*** Opening DATA FOR THIS TASK ***

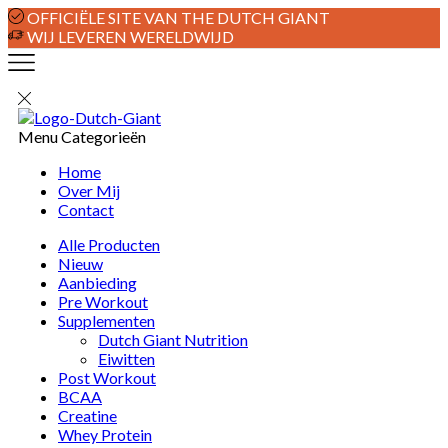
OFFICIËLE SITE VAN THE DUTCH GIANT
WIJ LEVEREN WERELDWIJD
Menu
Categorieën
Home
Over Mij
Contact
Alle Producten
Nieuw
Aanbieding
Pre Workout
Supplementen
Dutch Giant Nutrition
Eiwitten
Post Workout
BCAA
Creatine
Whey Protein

*** Closing DATA FOR THIS TASK ***

ACTION ITEM: For your answer, write out the data exactly and drop every picture.

YOUR SOLUTION:
OFFICIËLE SITE VAN THE DUTCH GIANT
WIJ LEVEREN WERELDWIJD
Menu
Categorieën
Home
Over Mij
Contact
Alle Producten
Nieuw
Aanbieding
Pre Workout
Supplementen
Dutch Giant Nutrition
Eiwitten
Post Workout
BCAA
Creatine
Whey Protein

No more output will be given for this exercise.